The “measured” pace language helped fuel the housing boom by keeping longer-term interest rates low and was inappropriate at the time given the uncertainties about both inflation and asset prices, said Marvin Goodfriend, a professor at Carnegie Mellon University in Pittsburgh.
“It was a major mistake by Greenspan,” said Goodfriend, who attended some of the 2005 meetings as a policy adviser to the Richmond Fed. “It gave markets a sense that the Fed was on top of everything to a degree that wasn’t the case. It gave the impression that this was a mechanical adjustment to normality. The market was overconfident.”
New York Fed researcher Richard Peach dismissed press reports describing a bubble in housing markets.
“Hardly a day goes by without another anecdote-laden article in the press claiming that the U.S. is experiencing a housing bubble that will soon burst, with disastrous consequences for the economy,” Peach told the committee.

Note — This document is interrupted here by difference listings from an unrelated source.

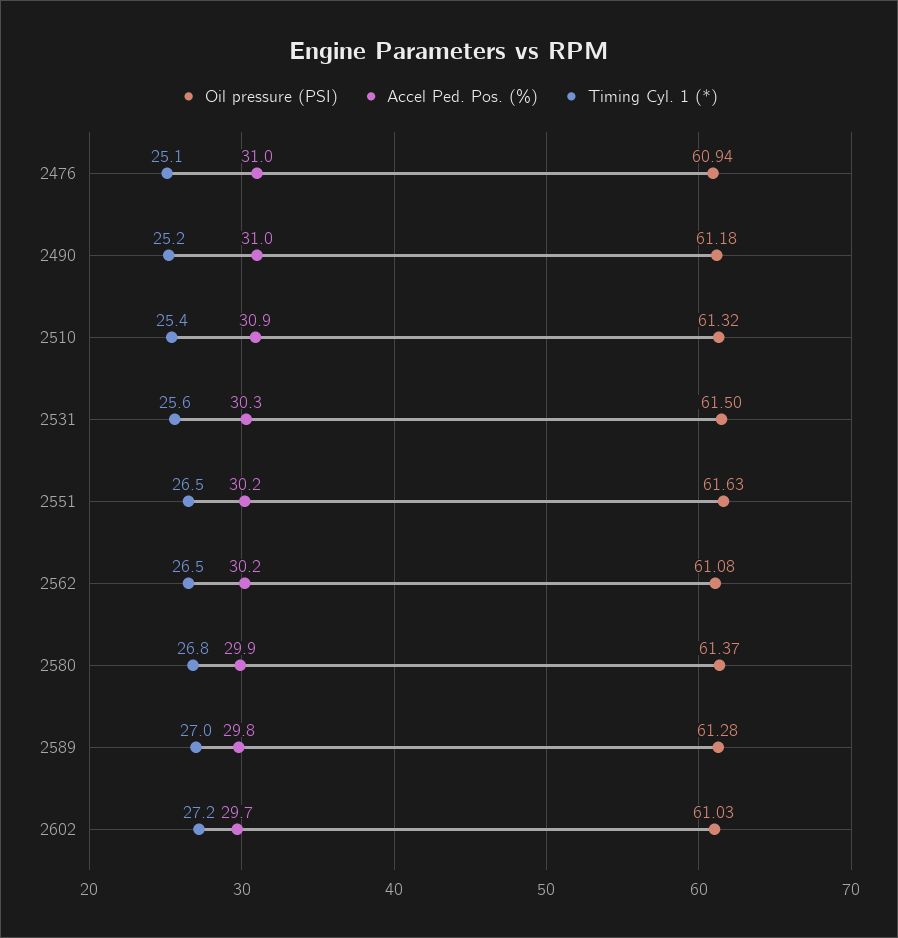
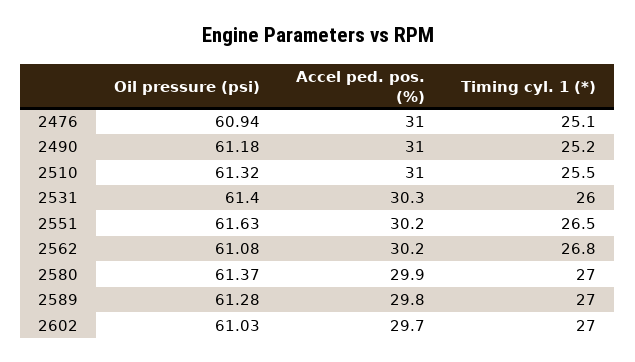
Accel Ped. Pos. (%), 2510: 30.9 -> 31
Timing Cyl. 1 (*), 2510: 25.4 -> 25.5
Oil pressure (PSI), 2531: 61.5 -> 61.4
Timing Cyl. 1 (*), 2531: 25.6 -> 26
Timing Cyl. 1 (*), 2562: 26.5 -> 26.8
Timing Cyl. 1 (*), 2580: 26.8 -> 27
Timing Cyl. 1 (*), 2602: 27.2 -> 27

Greenspan followed the presentation with questions about the effect of underlying land prices in housing indexes, and the quality of data on whether home purchases were for investment or residences.
“There was a fundamental failure of economic analysis to understand what was going on in the potential for house prices to stop rising,” said William Poole, the former St. Louis Fed president who attended the meetings in 2005. “The high degree of assurance that we all felt that house prices could not decline on a national average basis in a fundamental way -- that was a significant mistake.”